13type Farm struct{ ID int }
14
15// Weight component for animals.
16type Weight struct{ Kilograms float64 }
17
18// IsInFarm component for animals.
19type IsInFarm struct{ ecs.RelationMarker }
20
21// IsOfSpecies component for animals.
22type IsOfSpecies struct{ ecs.RelationMarker }
23
24func main() {
25
26 // ####################### Preparations ###########################
27
28 world := ecs.NewWorld()
29
30 // Create a component mapper for farms.
31 farmMap := ecs.NewMap1[Farm](&world)
32 // Create a component mapper for farm animals.
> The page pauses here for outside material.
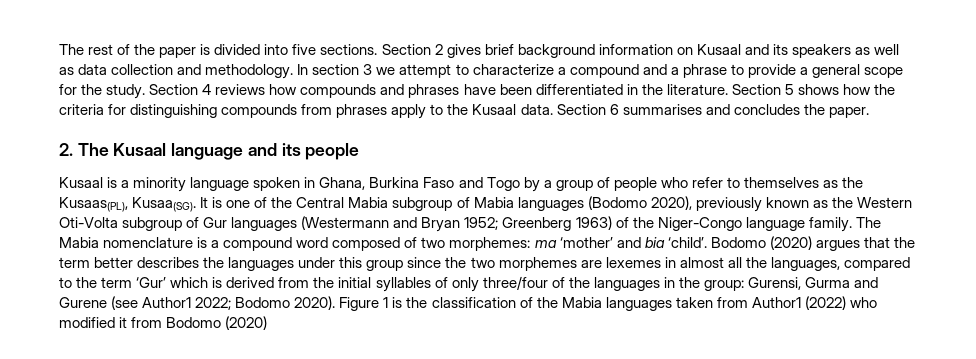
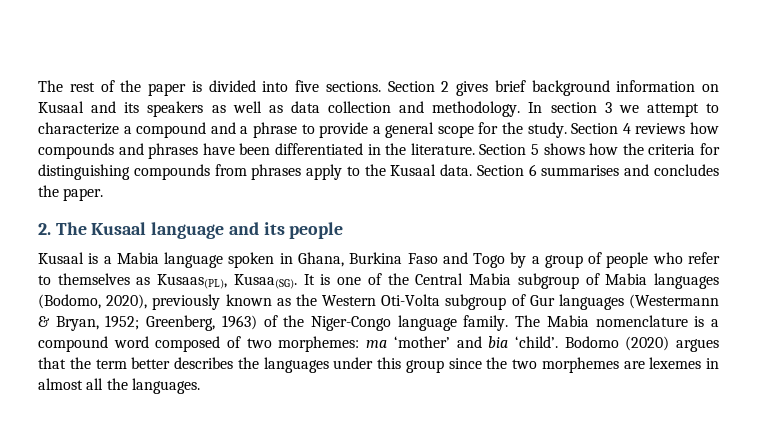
[133,177,187,192] minority -> [116,252,159,264] Mabia
[842,177,864,188] the -> (151, 281) none
[587,196,647,210] (Bodomo -> [38,294,101,309] (Bodomo,
[393,217,572,232] and Bryan 1952; Greenberg -> [38,315,216,331] & Bryan, 1952; Greenberg,
[770,257,910,271] [59,276,879,292] [59,296,877,311] [59,316,268,330] languages, compared to the term ‘Gur’ which is derived from the initial syllables of only three/four of the languages in the group: Gurensi, Gurma and Gurene (see Author1 2022; Bodomo 2020). Figure 1 is the classification of the Mabia languages taken from Author1 (2022) who modified it from Bodomo (2020) -> [131,378,200,394] languages.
33 animalMap := ecs.NewMap3[Weight, IsInFarm, IsOfSpecies](&world)
34
35 // Create a filter for farms.
36 farmFilter := ecs.NewFilter1[Farm](&world)
37 // Create a filter for farm animals.
38 animalFilter := ecs.NewFilter3[Weight, IsInFarm, IsOfSpecies](&world)
39
40 // ####################### Initialization ###########################
41
42 // Create species.
43 cow := world.NewEntity()
44 pig := world.NewEntity()
45
46 // Create farms.
47 farms := []ecs.Entity{}
48 for i := range 10 {
49 farm := farmMap.NewEntity(&Farm{i})
50 farms = append(farms, farm)
51 }
52
53 // Populate farms.
54 for _, farm := range farms {
55 // How many animals?
56 numCows := rand.IntN(50)
57 numPigs := rand.IntN(200)
58
59 // Create cows.
60 animalMap.NewBatch(numCows, // How many?
61 &Weight{500}, &IsInFarm{}, &IsOfSpecies{}, // Initial values.
62 ecs.Rel[IsInFarm](farm), // This farm.
63 ecs.Rel[IsOfSpecies](cow), // Species cow.
64 )
65 // Create pigs.
66 animalMap.NewBatch(numPigs, // How many?
67 &Weight{100}, &IsInFarm{}, &IsOfSpecies{}, // Initial values.
68 ecs.Rel[IsInFarm](farm), // This farm.
69 ecs.Rel[IsOfSpecies](pig), // Species pig.
70 )
71 }
72
73 // ####################### Logic in systems ###########################
74
75 // Do something with all pigs.
76 query := animalFilter.Query(ecs.Rel[IsOfSpecies](pig))
77 for query.Next() {
78 weight, _, _ := query.Get()
79 weight.Kilograms += rand.Float64() * 10
80 }
81
82 // Print total weight of the pigs in each farm.
83 // Iterate farms.
84 farmQuery := farmFilter.Query()
85 for farmQuery.Next() {
86 farm := farmQuery.Get()
87 farmEntity := farmQuery.Entity()
88
89 totalWeight := 0.0
90
91 // Iterate pigs in the farm.
92 animalQuery := animalFilter.Query(
93 ecs.Rel[IsInFarm](farmEntity), // This farm.
94 ecs.Rel[IsOfSpecies](pig), // Pigs only.
95 )
96 for animalQuery.Next() {
97 weight, _, _ := animalQuery.Get()
98 totalWeight += weight.Kilograms
99 }
100 // Print the farm's result.
101 fmt.Printf("Farm %d: %.0fkg\n", farm.ID, totalWeight)
102 }
103}Note that this examples uses the safe and clear, but slower generic variant to specify relationship targets.
As an optimization, RelIdx could be used instead of Rel, particularly for queries.